Infatti attualmente l’espressione santi della porta accanto sta creando problemi a motivo del fraintendimento tra chiamata universale alla santità (Lumen Gentium n. 5) – che papa Francesco ha denominato santi della porta accanto non canonizzabili (Gaudete et exultate, n. 6-9) – e santità canonizzabile che richiede le virtù eroiche nella vita e non tanto in scritti come possono ad esempio essere temi scolastici di un adoloscente (Gaudete et exultate, n. 5).
A motivo della confusione creatasi nel 2022 il Dicastero delle Cause dei Santi ha organizzato un convegno e uno degli interventi chiarificatori ha riaffermato che la santità canonizzabile comporta non un ordinario esercizio ma l’eroicità delle virtù. Tale relazione svolta da p. Maurizio Faggioni è pubblicata nel sito del dicastero in
https://www.causesanti.va/content/dam/causesanti/varie-sito/Padre-Maurizio-FAGGIONI—Santita-canonizzabile.pdf
Un esempio di santità canonizzabile è certamente quella di fra Gerard Martin Cendrier (1920-1945) e anche di fra Louis Paraire, il frate morto il 26 aprile 1945 sull’infernale treno della morte attorniato da frati che presi da una grazia sovrannaturale intonarono il Cantico delle creature. Tra essi vi era Eloi Leclerc che sopravvisse e narrò quella speranza certa che li sostenne anche nel suo bel libro “La sapienza di un povero” riguardo alal quale cfr.

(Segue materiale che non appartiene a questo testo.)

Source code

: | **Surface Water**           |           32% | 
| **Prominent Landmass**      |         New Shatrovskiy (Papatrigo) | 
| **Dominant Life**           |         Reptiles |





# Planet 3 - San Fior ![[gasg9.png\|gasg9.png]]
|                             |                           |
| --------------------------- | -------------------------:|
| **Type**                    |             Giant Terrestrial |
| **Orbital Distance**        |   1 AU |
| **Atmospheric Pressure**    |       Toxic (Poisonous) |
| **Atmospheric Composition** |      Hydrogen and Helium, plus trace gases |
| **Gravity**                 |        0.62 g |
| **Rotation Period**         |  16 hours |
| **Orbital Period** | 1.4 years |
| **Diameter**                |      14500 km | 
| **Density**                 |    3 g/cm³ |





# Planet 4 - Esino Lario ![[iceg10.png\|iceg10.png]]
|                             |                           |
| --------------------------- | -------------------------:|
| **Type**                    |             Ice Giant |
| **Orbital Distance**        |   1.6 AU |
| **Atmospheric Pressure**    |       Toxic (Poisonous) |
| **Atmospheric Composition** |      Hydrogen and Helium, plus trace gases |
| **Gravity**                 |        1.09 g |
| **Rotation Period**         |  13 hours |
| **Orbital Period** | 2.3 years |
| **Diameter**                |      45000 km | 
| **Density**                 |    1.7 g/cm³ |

https://ofm.org/il-punto-di-fra-massimo-luglio-2025.html
Da docente mi stupirei se uno dei miei studenti fosse proclamato santo. Perché se devo essere sincero tutti i miei studenti – lavoro in una scuola pubblica e non privata – sono davvero normali. Ma chissà cosa opera in loro lo Spirito Santo??? A me pare di conoscerli veramente i miei studenti, ma chissà se è davvero così!